ABOUT THIS TASK:
Collect every line in the rows below that contains the word "Sözleşmesi". Copy each line in full.

:::

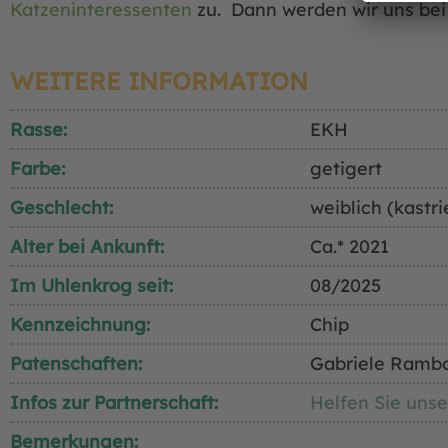
Katzeninteressenten
zu. Dann werden wir uns bei
WEITERE INFORMATION
Rasse:
EKH
Farbe:
getigert
Geschlecht:
weiblich (kastri
Alter bei Ankunft:
Ca.* 2021
Im Uhlenkrog seit:
08/2025
Kennzeichnung:
Chip
Patenschaften:
Gabriele Ramb
Infos zur Partnerschaft:
Helfen Sie unse
Bemerkungen:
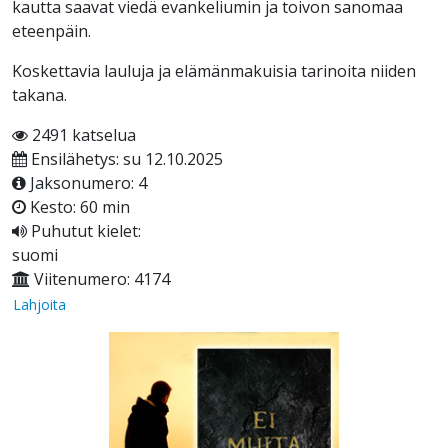
kautta saavat viedä evankeliumin ja toivon sanomaa
eteenpäin.
Koskettavia lauluja ja elämänmakuisia tarinoita niiden
takana.
2491 katselua
Ensilähetys: su 12.10.2025
Jaksonumero: 4
Kesto: 60 min
Puhutut kielet:
suomi
Viitenumero: 4174
Lahjoita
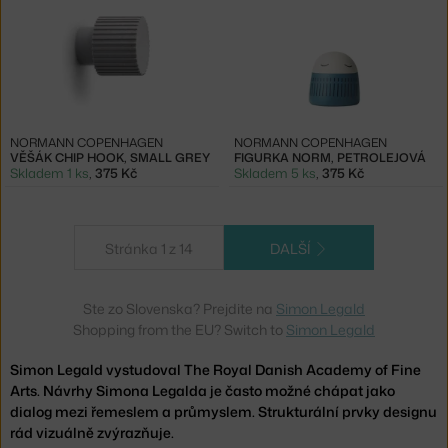
NORMANN COPENHAGEN
NORMANN COPENHAGEN
VĚŠÁK CHIP HOOK, SMALL GREY
FIGURKA NORM, PETROLEJOVÁ
Skladem 1 ks
,
375 Kč
Skladem 5 ks
,
375 Kč
Stránka 1 z 14
DALŠÍ
Ste zo Slovenska? Prejdite na
Simon Legald
Shopping from the EU? Switch to
Simon Legald
Simon Legald vystudoval The Royal Danish Academy of Fine
Arts. Návrhy Simona Legalda je často možné chápat jako
dialog mezi řemeslem a průmyslem. Strukturální prvky designu
rád vizuálně zvýrazňuje.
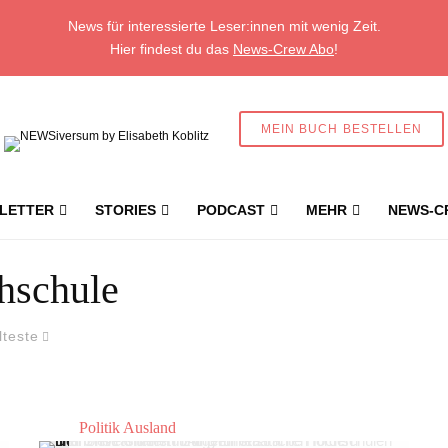
News für interessierte Leser:innen mit wenig Zeit.
Hier findest du das
News-Crew Abo
!
MEIN BUCH BESTELLEN
LETTER
STORIES
PODCAST
MEHR
NEWS-C
hschule
lteste
Politik Ausland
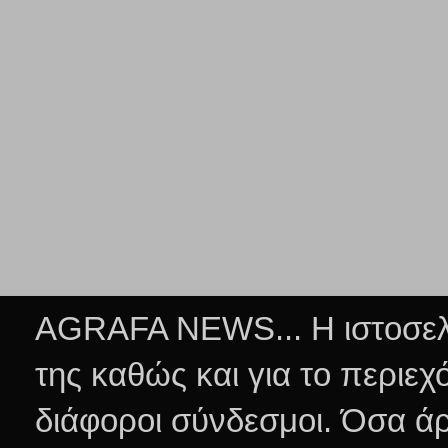
AGRAFA NEWS... Η ιστοσελί
της καθώς και για το περιεχ
διάφοροι σύνδεσμοι.
Όσα άρ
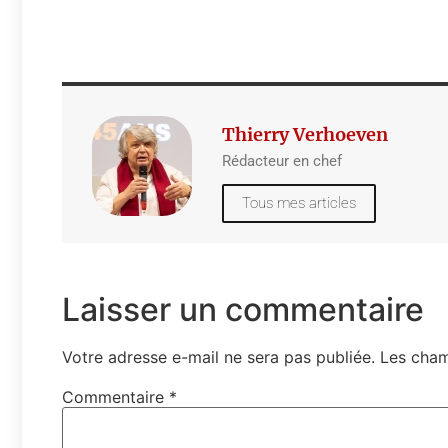
Thierry Verhoeven
Rédacteur en chef
Tous mes articles
Laisser un commentaire
Votre adresse e-mail ne sera pas publiée.
Les cham
Commentaire
*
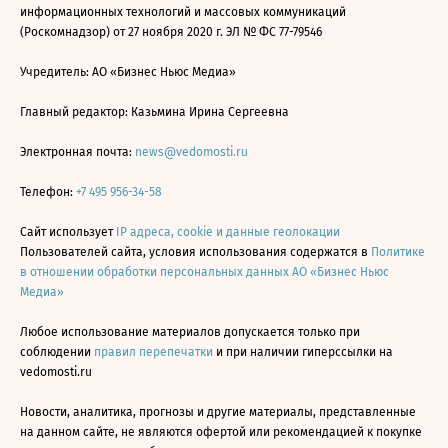
информационных технологий и массовых коммуникаций
(Роскомнадзор) от 27 ноября 2020 г. ЭЛ № ФС 77-79546
Учредитель: АО «Бизнес Ньюс Медиа»
Главный редактор: Казьмина Ирина Сергеевна
Электронная почта:
news@vedomosti.ru
Телефон:
+7 495 956-34-58
Сайт использует
IP адреса, cookie и данные геолокации
Пользователей сайта, условия использования содержатся в
Политике
в отношении обработки персональных данных АО «Бизнес Ньюс
Медиа»
Любое использование материалов допускается только при
соблюдении
правил перепечатки
и при наличии гиперссылки на
vedomosti.ru
Новости, аналитика, прогнозы и другие материалы, представленные
на данном сайте, не являются офертой или рекомендацией к покупке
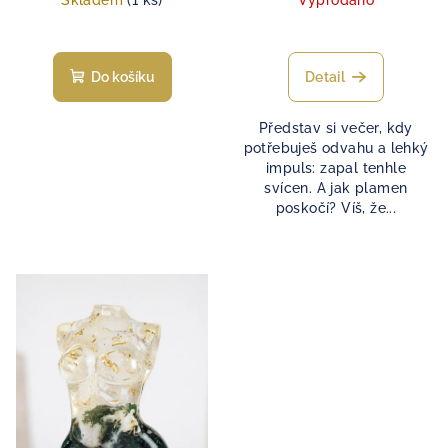
Skladem
(1 ks)
Vyprodáno
Do košíku
Detail
Představ si večer, kdy
potřebuješ odvahu a lehký
impuls: zapal tenhle
svícen. A jak plamen
poskočí? Víš, že...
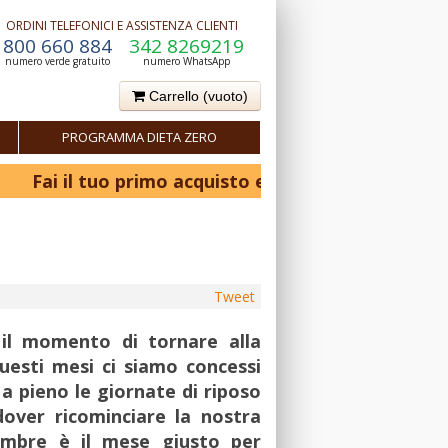
ORDINI TELEFONICI E ASSISTENZA CLIENTI
800 660 884
342 8269219
numero verde gratuito
numero WhatsApp
Carrello
(vuoto)
PROGRAMMA DIETA ZERO
i il tuo primo acquisto e ottieni il 10% di sconto! - 
Tweet
 il momento di tornare alla
uesti mesi ci siamo concessi
a pieno le giornate di riposo
over ricominciare la nostra
embre è il mese giusto per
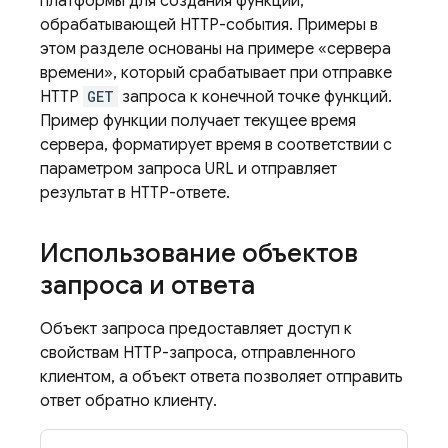
платформы для создания функции,
обрабатывающей HTTP-события. Примеры в
этом разделе основаны на примере «сервера
времени», который срабатывает при отправке
HTTP
GET
запроса к конечной точке функций.
Пример функции получает текущее время
сервера, форматирует время в соответствии с
параметром запроса URL и отправляет
результат в HTTP-ответе.
Использование объектов
запроса и ответа
Объект запроса предоставляет доступ к
свойствам HTTP-запроса, отправленного
клиентом, а объект ответа позволяет отправить
ответ обратно клиенту.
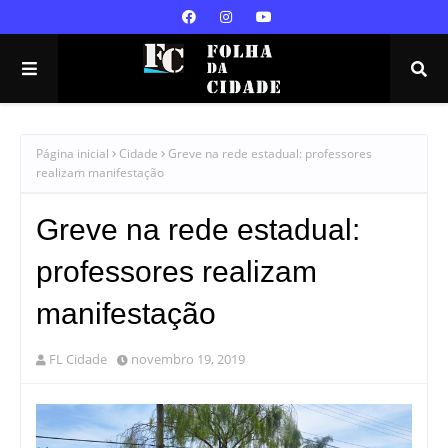
Página inicial
Cidade
Greve na rede estadual: professores
realizam manifestação
Greve na rede estadual:
professores realizam
manifestação
FL Cidade
novembro 19, 2019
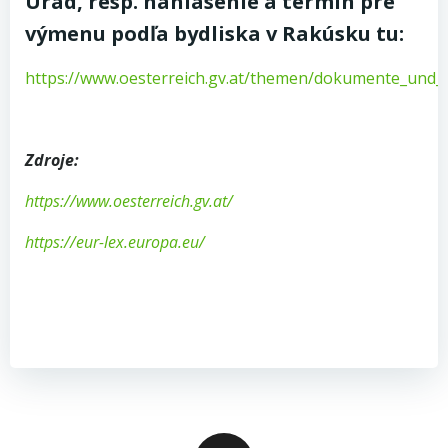
Úrad, resp. nahlásenie a termín pre
výmenu podľa bydliska v Rakúsku tu:
https://www.oesterreich.gv.at/themen/dokumente_und_r
Zdroje:
https://www.oesterreich.gv.at/
https://eur-lex.europa.eu/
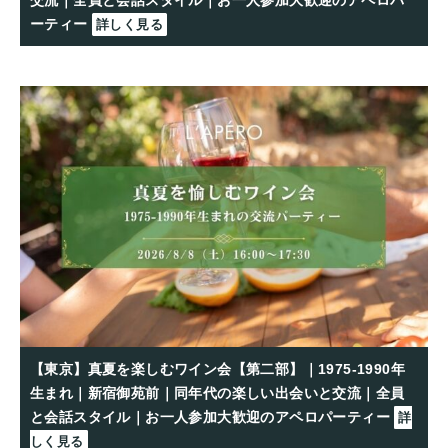
交流｜全員と会話スタイル｜お一人参加大歓迎のアペロパ
ーティー
詳しく見る
【東京】真夏を楽しむワイン会【第二部】｜1975-1990年
生まれ｜新宿御苑前｜同年代の楽しい出会いと交流｜全員
と会話スタイル｜お一人参加大歓迎のアペロパーティー
詳
しく見る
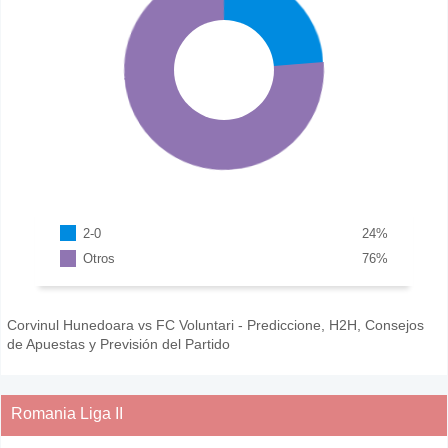
2-0
24
%
Otros
76
%
Corvinul Hunedoara vs FC Voluntari - Prediccione, H2H, Consejos
de Apuestas y Previsión del Partido
Romania Liga II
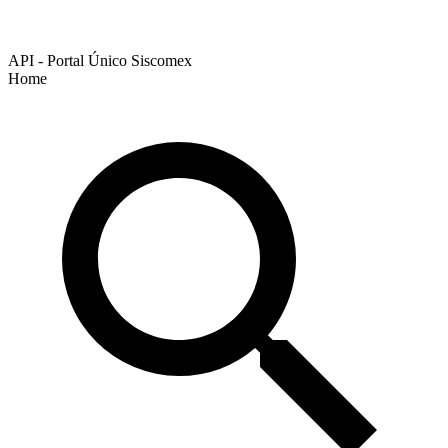
API - Portal Único Siscomex
Home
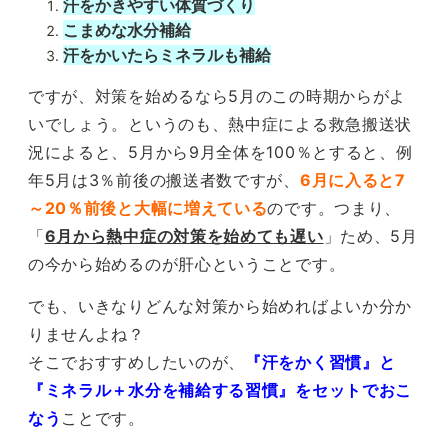
汗をかきやすい体質づくり
こまめな水分補給
汗をかいたらミネラルも補給
ですが、対策を始めるなら5月のこの時期からがよ
いでしょう。というのも、熱中症による救急搬送状
況によると、5月から9月全体を100％とすると、例
年5月は3％前後の搬送者数ですが、
6月に入ると7
～20％前後と大幅に増えている
のです。つまり、
「
6月から熱中症の対策を始めても遅い
」ため、5月
の今から始めるのが肝心ということです。
でも、いきなりどんな対策から始めればよいか分か
りませんよね？
そこでおすすめしたいのが、
『汗をかく習慣』と
『ミネラル＋水分を補給する習慣』をセットでおこ
なう
ことです。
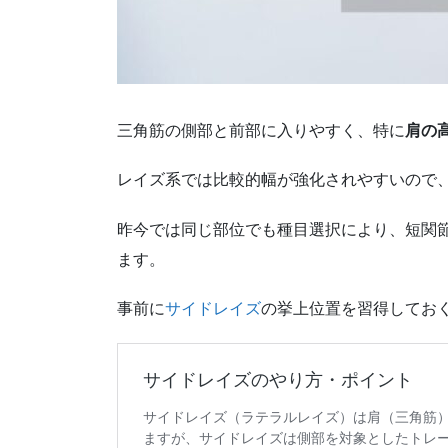
三角筋の側部と前部に入りやすく、特に
肩の
レイズ系では比較的幅が強化されやすいので
昨今では同じ部位でも種目選択により、短関
ます。
事前に
サイドレイズ
の挙上位置を習得してお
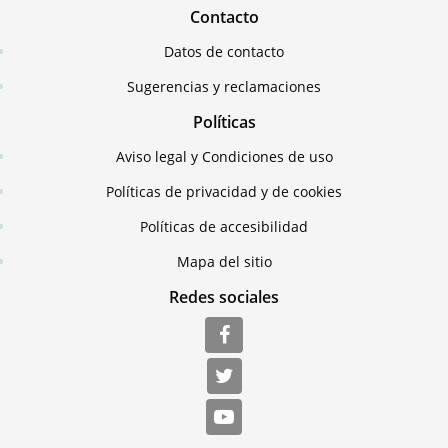
Contacto
Datos de contacto
Sugerencias y reclamaciones
Políticas
Aviso legal y Condiciones de uso
Políticas de privacidad y de cookies
Políticas de accesibilidad
Mapa del sitio
Redes sociales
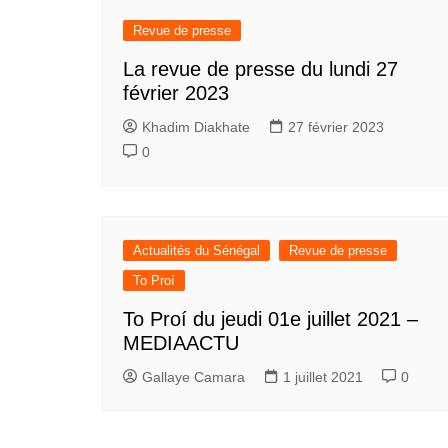
Revue de presse
La revue de presse du lundi 27
février 2023
Khadim Diakhate
27 février 2023
0
Actualités du Sénégal
Revue de presse
To Proí
To Proí du jeudi 01e juillet 2021 –
MEDIAACTU
Gallaye Camara
1 juillet 2021
0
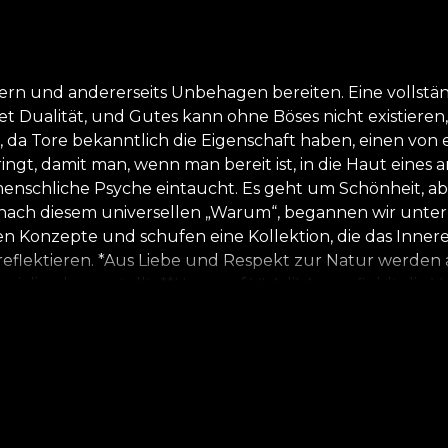
hönern und andererseits Unbehagen bereiten. Eine vollstä
tet Dualität, und Gutes kann ohne Böses nicht existier
or, da Tore bekanntlich die Eigenschaft haben, einen vo
ngt, damit man, wenn man bereit ist, in die Haut eines a
ie menschliche Psyche eintaucht. Es geht um Schönheit, 
ach diesem universellen „Warum“, begannen wir unter d
n Konzepte und schufen eine Kollektion, die das Innere
u reflektieren. *Aus Liebe und Respekt zur Natur werden
ialien hergestellt. **House of VLAdiLA empfiehlt die
 sicheren und effizienten Renovierungsprozess genießen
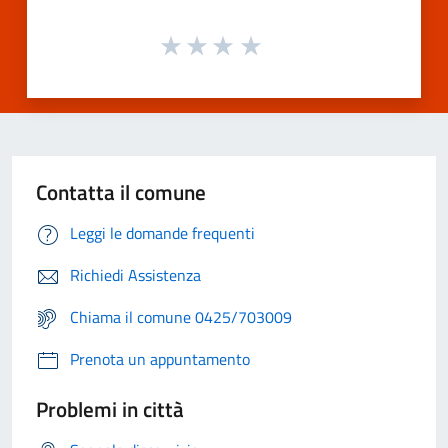
Contatta il comune
Leggi le domande frequenti
Richiedi Assistenza
Chiama il comune 0425/703009
Prenota un appuntamento
Problemi in città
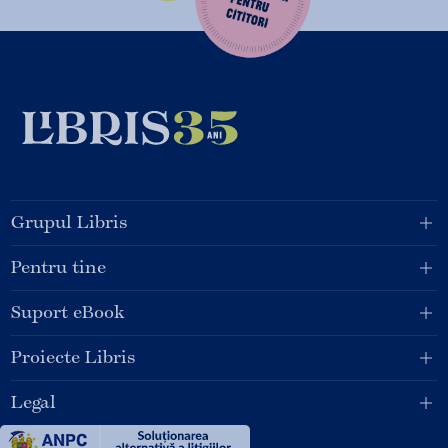
Grupul Libris
Pentru tine
Suport eBook
Proiecte Libris
Legal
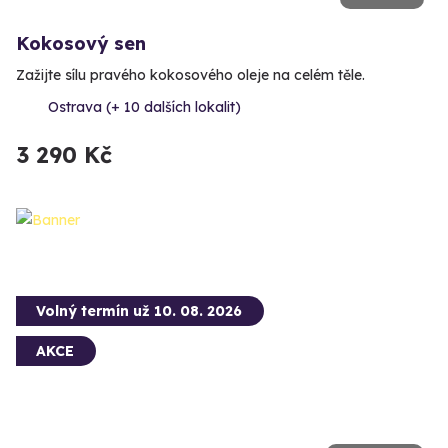
Kokosový sen
Zažijte sílu pravého kokosového oleje na celém těle.
Ostrava (+ 10 dalších lokalit)
3 290 Kč
Volný termín už 10. 08. 2026
AKCE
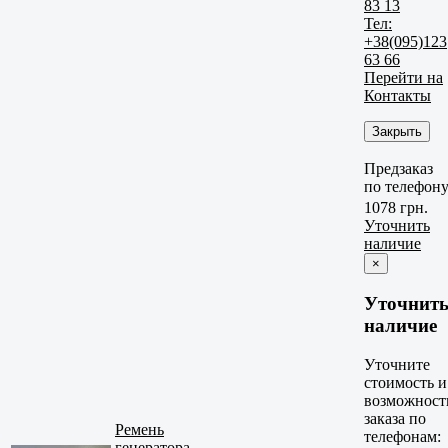
83 13
Тел:
+38(095)123
63 66
Перейти на
Контакты
Закрыть
Предзаказ
по телефон
1078 грн.
Уточнить
наличие
×
Уточнит
наличие
Уточните
стоимость и
возможност
заказа по
Ремень
телефонам:
генератора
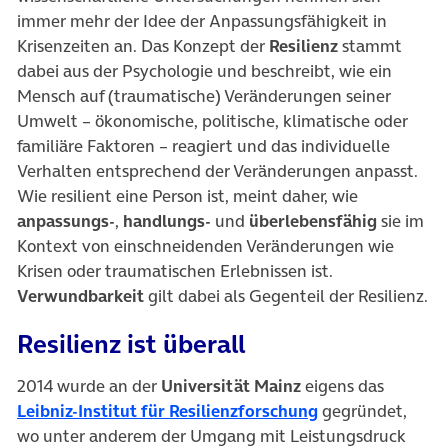
immer mehr der Idee der Anpassungsfähigkeit in
Krisenzeiten an. Das Konzept der
Resilienz
stammt
dabei aus der Psychologie und beschreibt, wie ein
Mensch auf (traumatische) Veränderungen seiner
Umwelt – ökonomische, politische, klimatische oder
familiäre Faktoren – reagiert und das individuelle
Verhalten entsprechend der Veränderungen anpasst.
Wie resilient eine Person ist, meint daher, wie
anpassungs-
,
handlungs-
und
überlebensfähig
sie im
Kontext von einschneidenden Veränderungen wie
Krisen oder traumatischen Erlebnissen ist.
Verwundbarkeit
gilt dabei als Gegenteil der Resilienz.
Resilienz ist überall
2014 wurde an der
Universität Mainz
eigens das
(öffnet in neuem
Leibniz-Institut für Resilienzforschung
gegründet,
wo unter anderem der Umgang mit Leistungsdruck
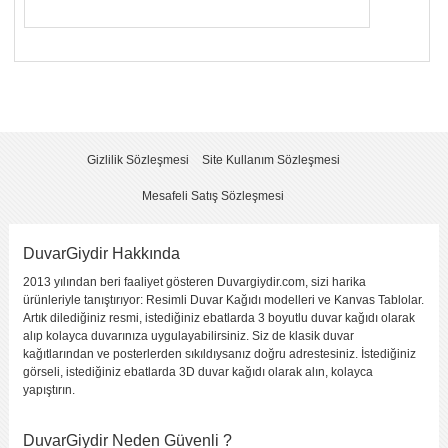
Yorumunuzun Başlığı
*
Yorum
*
Gizlilik Sözleşmesi
Site Kullanım Sözleşmesi
Mesafeli Satış Sözleşmesi
DuvarGiydir Hakkında
2013 yılından beri faaliyet gösteren Duvargiydir.com, sizi harika
Yorumu Gönder
ürünleriyle tanıştırıyor: Resimli Duvar Kağıdı modelleri ve Kanvas Tablolar.
Artık dilediğiniz resmi, istediğiniz ebatlarda 3 boyutlu duvar kağıdı olarak
alıp kolayca duvarınıza uygulayabilirsiniz. Siz de klasik duvar
kağıtlarından ve posterlerden sıkıldıysanız doğru adrestesiniz. İstediğiniz
görseli, istediğiniz ebatlarda 3D duvar kağıdı olarak alın, kolayca
yapıştırın.
DuvarGiydir Neden Güvenli ?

:::

SOLVED PROBLEM:
Gizlilik Sözleşmesi
Site Kullanım Sözleşmesi
Mesafeli Satış Sözleşmesi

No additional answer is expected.